Politics

White House correspondent Mark Landler on Obama, Clinton, Sanders and Trump

15:08 pm on 9 May 2016

According to New York Times White House correspondent Mark Landler, two words describe the relationship between US president Barack Obama and his former Secretary of State (who now wants his job)… it’s complicated.

It is never easy when formal rivals join the same team, and Landler saw the tension first-hand while covering the State Department during Clinton's time as Secretary of State.

In his new book Alter Egos: Hillary Clinton, Barack Obama, and the Twilight Struggle Over American Power Landler reveals how the president and his chief diplomat – whose views of America's role in the world are often opposing - worked together.

Jesse Mulligan talks with Mark Landler

Read an edited snapshot of their conversation:

Why did Obama offer Hillary Clinton this job and why did she take it?

Mark Landler: Well, he had a couple of reasons. One was when he was elected, if you remember, the country was in the midst of a fairly terrible financial crisis and a recession that was verging on a depression. And he knew that he was going to have very little time in his first year, at least, to devote to foreign policy and travelling the world. He had also come in after eight years of George W Bush when our relationships with many of our allies and other countries were at a really low point.

So he was looking for a very high-visibility person who had her own stature, in this case Hillary Clinton, to basically  go around the world and mend a lot of fences and rebuild the US's reputation at a time when he really couldn’t do it himself because he was so preoccupied at home.
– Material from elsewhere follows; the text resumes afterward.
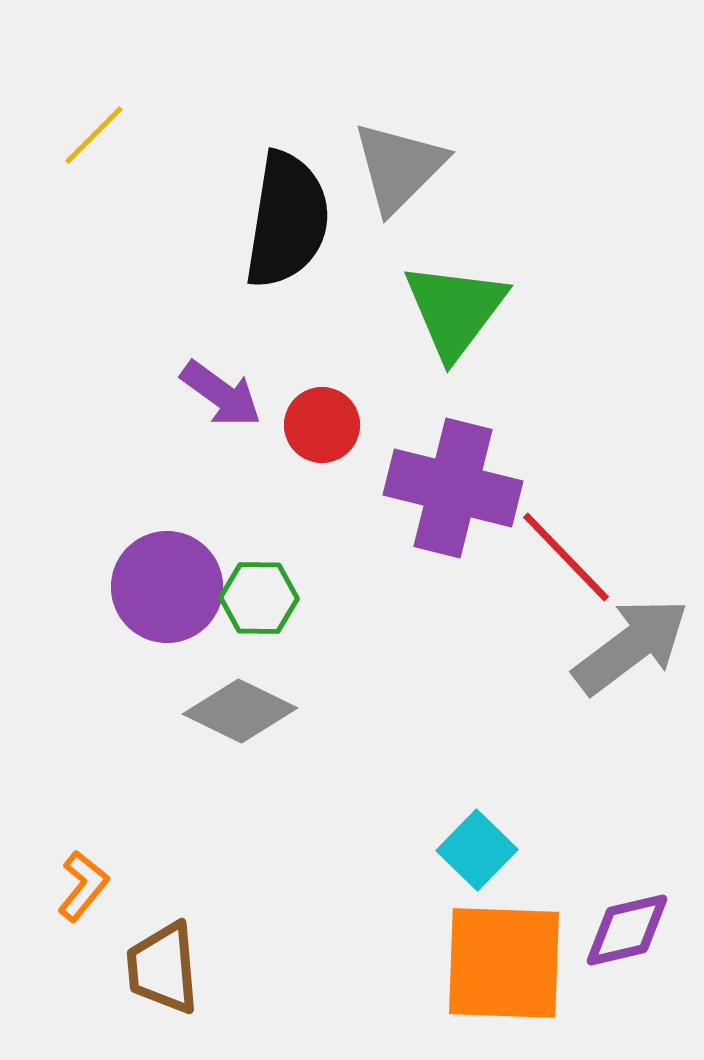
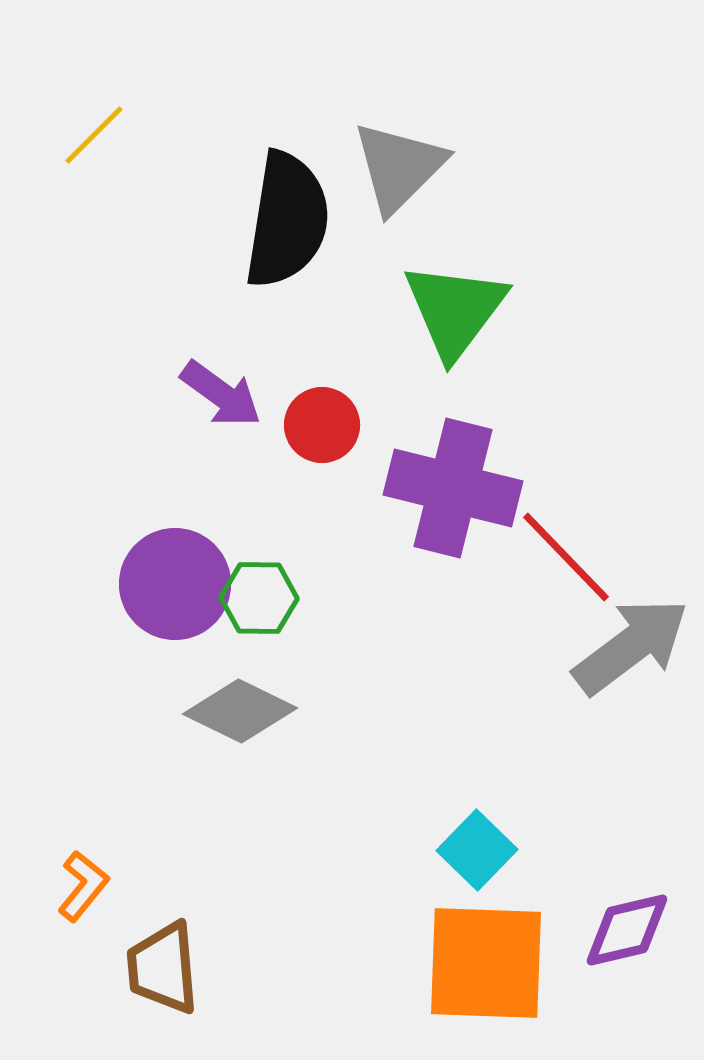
purple circle: moved 8 px right, 3 px up
orange square: moved 18 px left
And then beyond that, by naming his chief political rival as a member of his own cabinet, he effectively took her out of the mix for a challenge four years later. She would have been a very major opposition voice in his own party had he left her in the senate.

So there was sort of a political reason and a strategic reason. On her part I think it was as simple as she still had ambitions for higher office and he thought that being Secretary of State would remove her from the political fray, but give her a very high-profile position. I think the prospect of going back to the Senate after an unsuccessful presidential bid has, generally, been an unhappy thing for people who’ve done it. John McCain went back after losing to Barack Obama in 2008 and, by all accounts, had a very rough few years.
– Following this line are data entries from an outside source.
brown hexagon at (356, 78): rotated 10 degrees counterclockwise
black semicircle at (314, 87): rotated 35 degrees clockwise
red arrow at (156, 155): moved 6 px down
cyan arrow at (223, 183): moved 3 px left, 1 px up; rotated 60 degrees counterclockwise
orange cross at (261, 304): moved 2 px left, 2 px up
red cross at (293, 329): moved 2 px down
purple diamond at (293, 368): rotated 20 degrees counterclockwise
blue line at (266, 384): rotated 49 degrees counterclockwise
There were colourful moments, with the two of them working together. Can you tell us what happened at the Copenhagen Climate Summit?

Mark Landler: This was an occasion in December 2009… and this meeting went very badly. There was a great disagreement. The developing economies – China, India, South Africa – were just simply not willing to make the kind of commitments that Europe and the US were seeking from them. So [Hillary]Clinton had gone rather reluctantly to this meeting and as soon as he got there she realised it was a disaster. So she called back to the White House and asked President Obama to get on a plane and come.

His aides didn’t want him to go, because they thought it was a loser and they basically thought he was diverting himself from important work at home. Be he flew out and got there, and the two of them holed up in a coffee shop and she briefed him on what was going on.

Then he decided that the thing to do was to confront these developing economies directly. As it happened, they were all meeting in a conference room down a long hallway. They didn't want the US to be in the room, in fact, they had locked the door and were meeting themselves.

[So] Clinton and the president marched off down in the direction of that conference room. When they got there a Chinese security agent was waving them away. And Obama basically just gate-crashed, walked right into the room in the middle of the meeting and said to the Prime Minister of China “Mr Wen, can we talk?”

And the two of them sat down and over the course of 45 minutes negotiated an agreement that in hindsight looked rather weak, but at least it saved this summit meeting from total collapse… It was an important moment for the two of them because it was the first time they’d really been in the trenches together working on a major diplomatic problem. And I think they emerged from this experience with more trust in each other and more of an appreciation of each other’s personal style.

Why do so many voters dislike Hillary Clinton?

Mark Landler:  It's partly the accumulation of 25 years of negative stories about her. It’s partly the persistent feeling that she isn’t quite on the level. It’s partly the fact that she has racked up a huge amount of money spending to banks like Goldman Sachs. It’s partly the recent scandal you may have heard about involving her email account, where she did all her email on a personal account in a server that she housed in the basement of her home in New York, rather than the State Department system – which fuels the suspicion on the part of many people that she’s not quite transparent and trustworthy.

These are issues that she’s wrestled with as long as she’s been a public figure – so we’re talking 20 or 25 years.

Under the onslaught of negative advertising and criticism from either Bernie Sanders, or certainly Donald Trump, in the coming months it constantly drives home these messages. The only thing she has going for her is that Donald Trump has even higher unfavourables than she does.